Extracted page text data:
-*-*-

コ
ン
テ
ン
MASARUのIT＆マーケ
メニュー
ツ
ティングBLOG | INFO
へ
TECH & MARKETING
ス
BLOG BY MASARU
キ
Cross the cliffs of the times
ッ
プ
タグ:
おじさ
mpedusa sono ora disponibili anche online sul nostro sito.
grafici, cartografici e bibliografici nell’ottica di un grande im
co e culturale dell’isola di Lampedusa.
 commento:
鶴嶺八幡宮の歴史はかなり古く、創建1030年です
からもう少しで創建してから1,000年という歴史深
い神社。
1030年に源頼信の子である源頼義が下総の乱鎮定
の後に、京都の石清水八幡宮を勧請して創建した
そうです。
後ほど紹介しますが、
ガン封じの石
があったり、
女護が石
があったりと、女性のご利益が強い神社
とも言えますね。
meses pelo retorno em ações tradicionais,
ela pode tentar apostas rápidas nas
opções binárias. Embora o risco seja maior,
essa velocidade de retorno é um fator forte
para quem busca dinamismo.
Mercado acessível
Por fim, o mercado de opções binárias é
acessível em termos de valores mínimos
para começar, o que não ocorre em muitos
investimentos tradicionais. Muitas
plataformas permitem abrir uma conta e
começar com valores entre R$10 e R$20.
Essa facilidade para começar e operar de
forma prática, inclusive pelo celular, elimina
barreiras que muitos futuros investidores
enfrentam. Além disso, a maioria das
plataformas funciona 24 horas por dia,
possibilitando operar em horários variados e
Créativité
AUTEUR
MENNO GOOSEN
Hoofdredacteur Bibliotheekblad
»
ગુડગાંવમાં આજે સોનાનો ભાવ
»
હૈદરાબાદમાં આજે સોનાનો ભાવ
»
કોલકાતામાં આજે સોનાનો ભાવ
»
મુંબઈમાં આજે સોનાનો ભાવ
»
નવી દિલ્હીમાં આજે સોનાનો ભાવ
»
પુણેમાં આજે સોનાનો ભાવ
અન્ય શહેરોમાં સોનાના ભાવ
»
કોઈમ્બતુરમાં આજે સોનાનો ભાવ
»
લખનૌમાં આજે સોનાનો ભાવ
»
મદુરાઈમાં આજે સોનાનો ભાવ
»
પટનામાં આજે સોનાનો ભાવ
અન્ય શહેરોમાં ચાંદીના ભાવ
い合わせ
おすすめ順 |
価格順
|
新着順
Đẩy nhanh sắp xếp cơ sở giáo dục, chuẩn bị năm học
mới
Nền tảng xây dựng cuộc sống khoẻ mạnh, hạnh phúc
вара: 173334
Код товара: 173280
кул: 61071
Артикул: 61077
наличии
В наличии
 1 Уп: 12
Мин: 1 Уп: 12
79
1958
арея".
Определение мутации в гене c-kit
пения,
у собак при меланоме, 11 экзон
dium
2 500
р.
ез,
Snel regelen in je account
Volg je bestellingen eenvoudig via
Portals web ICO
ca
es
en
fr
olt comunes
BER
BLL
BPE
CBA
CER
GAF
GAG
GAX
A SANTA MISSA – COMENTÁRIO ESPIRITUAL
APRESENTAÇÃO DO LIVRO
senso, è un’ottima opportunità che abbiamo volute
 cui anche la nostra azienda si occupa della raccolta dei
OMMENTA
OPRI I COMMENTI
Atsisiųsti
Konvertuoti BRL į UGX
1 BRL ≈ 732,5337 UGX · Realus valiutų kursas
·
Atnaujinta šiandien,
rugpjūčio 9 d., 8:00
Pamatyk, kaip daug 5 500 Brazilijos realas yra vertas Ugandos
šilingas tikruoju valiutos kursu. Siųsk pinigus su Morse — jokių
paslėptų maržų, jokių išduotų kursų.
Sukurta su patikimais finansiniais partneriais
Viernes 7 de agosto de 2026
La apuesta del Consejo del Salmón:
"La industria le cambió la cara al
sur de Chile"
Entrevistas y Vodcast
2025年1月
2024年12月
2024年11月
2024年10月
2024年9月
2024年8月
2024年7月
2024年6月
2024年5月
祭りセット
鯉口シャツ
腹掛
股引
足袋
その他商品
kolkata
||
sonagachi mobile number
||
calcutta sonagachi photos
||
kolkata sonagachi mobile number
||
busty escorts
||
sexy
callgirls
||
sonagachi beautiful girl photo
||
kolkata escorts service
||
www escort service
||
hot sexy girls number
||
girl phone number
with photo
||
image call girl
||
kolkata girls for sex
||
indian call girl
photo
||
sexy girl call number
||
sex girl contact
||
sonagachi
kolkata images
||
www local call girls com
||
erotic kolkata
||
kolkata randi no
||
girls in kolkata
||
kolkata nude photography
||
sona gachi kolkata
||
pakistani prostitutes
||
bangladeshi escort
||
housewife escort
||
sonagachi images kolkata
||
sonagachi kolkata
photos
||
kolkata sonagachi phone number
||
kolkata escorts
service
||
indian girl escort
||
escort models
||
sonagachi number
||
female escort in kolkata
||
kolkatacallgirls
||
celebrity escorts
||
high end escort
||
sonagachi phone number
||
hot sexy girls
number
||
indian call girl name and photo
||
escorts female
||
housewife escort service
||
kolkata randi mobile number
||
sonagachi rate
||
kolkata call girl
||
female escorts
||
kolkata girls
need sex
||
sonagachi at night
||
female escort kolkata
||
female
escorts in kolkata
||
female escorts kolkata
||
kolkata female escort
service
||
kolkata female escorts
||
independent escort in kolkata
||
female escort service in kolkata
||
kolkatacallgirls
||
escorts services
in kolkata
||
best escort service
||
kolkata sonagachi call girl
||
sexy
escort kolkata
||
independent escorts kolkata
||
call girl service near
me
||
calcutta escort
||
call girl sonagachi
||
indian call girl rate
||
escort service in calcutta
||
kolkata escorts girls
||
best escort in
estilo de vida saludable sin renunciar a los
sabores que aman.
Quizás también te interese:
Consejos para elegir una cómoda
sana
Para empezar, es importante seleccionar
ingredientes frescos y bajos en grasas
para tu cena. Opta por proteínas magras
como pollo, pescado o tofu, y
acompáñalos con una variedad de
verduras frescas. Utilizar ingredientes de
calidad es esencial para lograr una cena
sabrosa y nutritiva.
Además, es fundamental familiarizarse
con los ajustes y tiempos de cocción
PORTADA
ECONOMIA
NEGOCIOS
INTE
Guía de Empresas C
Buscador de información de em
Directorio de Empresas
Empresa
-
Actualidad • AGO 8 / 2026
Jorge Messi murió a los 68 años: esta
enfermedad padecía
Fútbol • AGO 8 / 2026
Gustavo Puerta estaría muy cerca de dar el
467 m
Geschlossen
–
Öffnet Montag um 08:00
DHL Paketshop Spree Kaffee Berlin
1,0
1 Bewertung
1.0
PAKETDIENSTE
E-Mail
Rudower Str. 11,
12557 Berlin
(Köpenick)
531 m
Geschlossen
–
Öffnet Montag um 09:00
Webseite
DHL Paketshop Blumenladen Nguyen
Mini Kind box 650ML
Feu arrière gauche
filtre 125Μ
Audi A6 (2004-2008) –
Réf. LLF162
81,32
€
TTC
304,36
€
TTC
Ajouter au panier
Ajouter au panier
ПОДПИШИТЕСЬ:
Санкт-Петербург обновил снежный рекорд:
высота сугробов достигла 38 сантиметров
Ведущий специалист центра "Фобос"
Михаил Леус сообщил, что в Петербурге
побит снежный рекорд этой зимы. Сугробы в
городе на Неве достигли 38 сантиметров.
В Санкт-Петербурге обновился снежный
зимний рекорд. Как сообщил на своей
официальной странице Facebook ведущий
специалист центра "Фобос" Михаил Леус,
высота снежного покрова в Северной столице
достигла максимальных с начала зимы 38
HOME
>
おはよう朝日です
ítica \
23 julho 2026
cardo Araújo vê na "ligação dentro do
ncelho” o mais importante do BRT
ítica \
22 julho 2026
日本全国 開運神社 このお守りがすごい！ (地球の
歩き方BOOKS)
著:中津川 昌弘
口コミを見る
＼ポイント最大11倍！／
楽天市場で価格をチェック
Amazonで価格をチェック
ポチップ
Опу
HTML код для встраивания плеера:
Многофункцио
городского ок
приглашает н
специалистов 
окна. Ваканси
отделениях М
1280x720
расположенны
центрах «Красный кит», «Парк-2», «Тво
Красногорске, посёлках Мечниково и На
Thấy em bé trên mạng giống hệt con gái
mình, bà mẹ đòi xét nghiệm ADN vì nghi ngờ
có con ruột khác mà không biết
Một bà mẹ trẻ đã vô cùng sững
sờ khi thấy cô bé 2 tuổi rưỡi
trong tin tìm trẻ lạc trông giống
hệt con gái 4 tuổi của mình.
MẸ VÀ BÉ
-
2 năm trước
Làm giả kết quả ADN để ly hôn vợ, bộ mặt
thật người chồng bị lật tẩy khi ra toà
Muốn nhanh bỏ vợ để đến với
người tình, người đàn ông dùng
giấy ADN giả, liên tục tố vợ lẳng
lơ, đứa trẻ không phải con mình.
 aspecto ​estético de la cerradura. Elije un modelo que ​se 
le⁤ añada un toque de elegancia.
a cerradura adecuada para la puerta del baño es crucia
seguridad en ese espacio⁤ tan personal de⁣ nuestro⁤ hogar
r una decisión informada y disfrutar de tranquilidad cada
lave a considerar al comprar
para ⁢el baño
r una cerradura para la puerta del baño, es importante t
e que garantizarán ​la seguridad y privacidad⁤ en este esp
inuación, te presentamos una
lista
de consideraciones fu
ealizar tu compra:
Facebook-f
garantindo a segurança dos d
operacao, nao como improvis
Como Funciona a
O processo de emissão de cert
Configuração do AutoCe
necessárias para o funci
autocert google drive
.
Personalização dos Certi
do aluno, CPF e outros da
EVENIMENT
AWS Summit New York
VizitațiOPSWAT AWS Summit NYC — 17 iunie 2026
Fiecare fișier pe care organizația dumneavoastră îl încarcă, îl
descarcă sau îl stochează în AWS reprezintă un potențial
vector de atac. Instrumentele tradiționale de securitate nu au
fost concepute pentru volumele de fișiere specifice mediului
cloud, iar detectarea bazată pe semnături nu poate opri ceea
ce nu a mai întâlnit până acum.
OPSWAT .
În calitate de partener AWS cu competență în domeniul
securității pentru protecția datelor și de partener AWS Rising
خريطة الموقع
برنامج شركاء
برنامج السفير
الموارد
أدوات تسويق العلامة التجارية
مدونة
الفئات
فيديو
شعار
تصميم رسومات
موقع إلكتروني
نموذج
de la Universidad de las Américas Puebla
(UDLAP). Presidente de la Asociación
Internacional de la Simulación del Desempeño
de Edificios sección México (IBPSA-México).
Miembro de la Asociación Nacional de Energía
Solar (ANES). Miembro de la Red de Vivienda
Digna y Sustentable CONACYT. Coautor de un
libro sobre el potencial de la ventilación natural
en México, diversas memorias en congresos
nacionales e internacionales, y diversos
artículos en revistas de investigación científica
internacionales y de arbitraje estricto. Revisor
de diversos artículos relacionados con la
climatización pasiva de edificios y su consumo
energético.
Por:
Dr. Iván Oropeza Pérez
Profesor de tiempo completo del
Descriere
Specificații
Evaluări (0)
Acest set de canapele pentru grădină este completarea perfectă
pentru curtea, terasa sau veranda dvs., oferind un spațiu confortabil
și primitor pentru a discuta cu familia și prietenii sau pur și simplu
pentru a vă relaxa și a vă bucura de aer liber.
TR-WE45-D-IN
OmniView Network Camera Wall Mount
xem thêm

-*-*-

TRY IT:
Your answer should be every line above that contains the word "giống".

EXERCISE SOLUTION:
Thấy em bé trên mạng giống hệt con gái
trong tin tìm trẻ lạc trông giống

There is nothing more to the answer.